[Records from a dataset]
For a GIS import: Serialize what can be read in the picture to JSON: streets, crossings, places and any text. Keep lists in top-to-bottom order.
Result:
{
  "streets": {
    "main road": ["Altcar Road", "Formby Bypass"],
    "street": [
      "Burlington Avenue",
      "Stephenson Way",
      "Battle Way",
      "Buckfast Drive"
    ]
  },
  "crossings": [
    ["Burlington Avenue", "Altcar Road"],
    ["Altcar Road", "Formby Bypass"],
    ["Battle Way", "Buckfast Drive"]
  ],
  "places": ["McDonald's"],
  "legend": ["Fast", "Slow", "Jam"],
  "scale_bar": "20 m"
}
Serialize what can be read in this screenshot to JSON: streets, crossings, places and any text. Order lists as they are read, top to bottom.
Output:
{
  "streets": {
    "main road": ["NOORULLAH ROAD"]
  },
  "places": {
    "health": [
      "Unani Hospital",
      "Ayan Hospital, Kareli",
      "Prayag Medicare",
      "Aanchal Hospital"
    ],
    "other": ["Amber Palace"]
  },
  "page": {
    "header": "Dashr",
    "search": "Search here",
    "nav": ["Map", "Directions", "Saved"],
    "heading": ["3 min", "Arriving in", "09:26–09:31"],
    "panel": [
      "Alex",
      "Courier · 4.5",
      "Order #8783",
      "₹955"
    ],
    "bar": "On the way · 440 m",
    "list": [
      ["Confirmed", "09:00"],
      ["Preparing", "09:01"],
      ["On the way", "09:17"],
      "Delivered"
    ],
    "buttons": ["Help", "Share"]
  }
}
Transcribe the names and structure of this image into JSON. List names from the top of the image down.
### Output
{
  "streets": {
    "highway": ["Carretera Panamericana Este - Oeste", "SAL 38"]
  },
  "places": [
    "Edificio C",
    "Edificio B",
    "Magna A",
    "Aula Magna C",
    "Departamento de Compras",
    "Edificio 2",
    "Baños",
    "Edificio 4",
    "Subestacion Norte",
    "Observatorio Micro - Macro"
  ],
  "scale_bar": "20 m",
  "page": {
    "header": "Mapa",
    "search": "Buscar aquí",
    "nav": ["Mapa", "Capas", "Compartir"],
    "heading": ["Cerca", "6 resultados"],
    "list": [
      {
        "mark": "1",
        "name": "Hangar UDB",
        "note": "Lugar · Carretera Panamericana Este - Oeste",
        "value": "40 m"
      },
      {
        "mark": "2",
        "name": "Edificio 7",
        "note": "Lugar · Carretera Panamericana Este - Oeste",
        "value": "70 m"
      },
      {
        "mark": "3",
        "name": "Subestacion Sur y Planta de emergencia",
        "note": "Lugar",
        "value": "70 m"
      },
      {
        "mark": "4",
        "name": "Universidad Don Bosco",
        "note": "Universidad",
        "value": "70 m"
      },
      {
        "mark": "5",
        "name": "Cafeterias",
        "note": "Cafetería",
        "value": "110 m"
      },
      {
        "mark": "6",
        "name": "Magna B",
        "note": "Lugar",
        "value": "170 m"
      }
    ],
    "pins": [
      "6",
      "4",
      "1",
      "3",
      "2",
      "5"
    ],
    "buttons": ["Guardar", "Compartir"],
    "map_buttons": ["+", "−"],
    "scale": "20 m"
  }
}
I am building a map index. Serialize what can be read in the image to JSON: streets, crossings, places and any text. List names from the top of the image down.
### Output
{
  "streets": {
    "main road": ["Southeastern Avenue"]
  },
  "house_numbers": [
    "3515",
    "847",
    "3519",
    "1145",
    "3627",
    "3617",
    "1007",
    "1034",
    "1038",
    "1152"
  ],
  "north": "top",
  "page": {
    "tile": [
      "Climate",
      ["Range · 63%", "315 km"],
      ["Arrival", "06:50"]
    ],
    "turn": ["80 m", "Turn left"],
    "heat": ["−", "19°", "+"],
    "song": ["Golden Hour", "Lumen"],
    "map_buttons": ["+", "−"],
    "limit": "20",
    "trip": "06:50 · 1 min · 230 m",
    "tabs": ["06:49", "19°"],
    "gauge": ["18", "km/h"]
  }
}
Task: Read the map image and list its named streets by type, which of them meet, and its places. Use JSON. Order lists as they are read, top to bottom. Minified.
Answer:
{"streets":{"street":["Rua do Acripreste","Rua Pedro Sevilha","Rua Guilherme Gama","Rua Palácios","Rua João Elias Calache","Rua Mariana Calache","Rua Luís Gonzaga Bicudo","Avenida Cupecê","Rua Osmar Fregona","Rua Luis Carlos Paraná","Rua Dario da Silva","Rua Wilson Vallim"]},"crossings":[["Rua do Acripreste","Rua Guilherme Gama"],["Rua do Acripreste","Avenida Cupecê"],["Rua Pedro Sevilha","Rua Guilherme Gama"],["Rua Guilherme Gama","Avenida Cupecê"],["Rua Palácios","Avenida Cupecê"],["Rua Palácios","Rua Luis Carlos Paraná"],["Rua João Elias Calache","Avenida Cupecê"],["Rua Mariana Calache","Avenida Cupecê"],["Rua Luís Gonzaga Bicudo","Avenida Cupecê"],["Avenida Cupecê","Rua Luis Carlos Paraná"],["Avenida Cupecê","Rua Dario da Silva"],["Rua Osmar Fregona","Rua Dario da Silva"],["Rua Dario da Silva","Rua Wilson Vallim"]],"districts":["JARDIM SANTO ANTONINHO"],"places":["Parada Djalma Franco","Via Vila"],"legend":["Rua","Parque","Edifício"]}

— Work item —
Would you copy, unchanged, the stretch of the records above that begins at the line containing "Serialize what can be read in this" and ends at the line containing "Transcribe the names", and only that?

— Exercise solution —
Serialize what can be read in this screenshot to JSON: streets, crossings, places and any text. Order lists as they are read, top to bottom.
Output:
{
  "streets": {
    "main road": ["NOORULLAH ROAD"]
  },
  "places": {
    "health": [
      "Unani Hospital",
      "Ayan Hospital, Kareli",
      "Prayag Medicare",
      "Aanchal Hospital"
    ],
    "other": ["Amber Palace"]
  },
  "page": {
    "header": "Dashr",
    "search": "Search here",
    "nav": ["Map", "Directions", "Saved"],
    "heading": ["3 min", "Arriving in", "09:26–09:31"],
    "panel": [
      "Alex",
      "Courier · 4.5",
      "Order #8783",
      "₹955"
    ],
    "bar": "On the way · 440 m",
    "list": [
      ["Confirmed", "09:00"],
      ["Preparing", "09:01"],
      ["On the way", "09:17"],
      "Delivered"
    ],
    "buttons": ["Help", "Share"]
  }
}
Transcribe the names and structure of this image into JSON. List names from the top of the image down.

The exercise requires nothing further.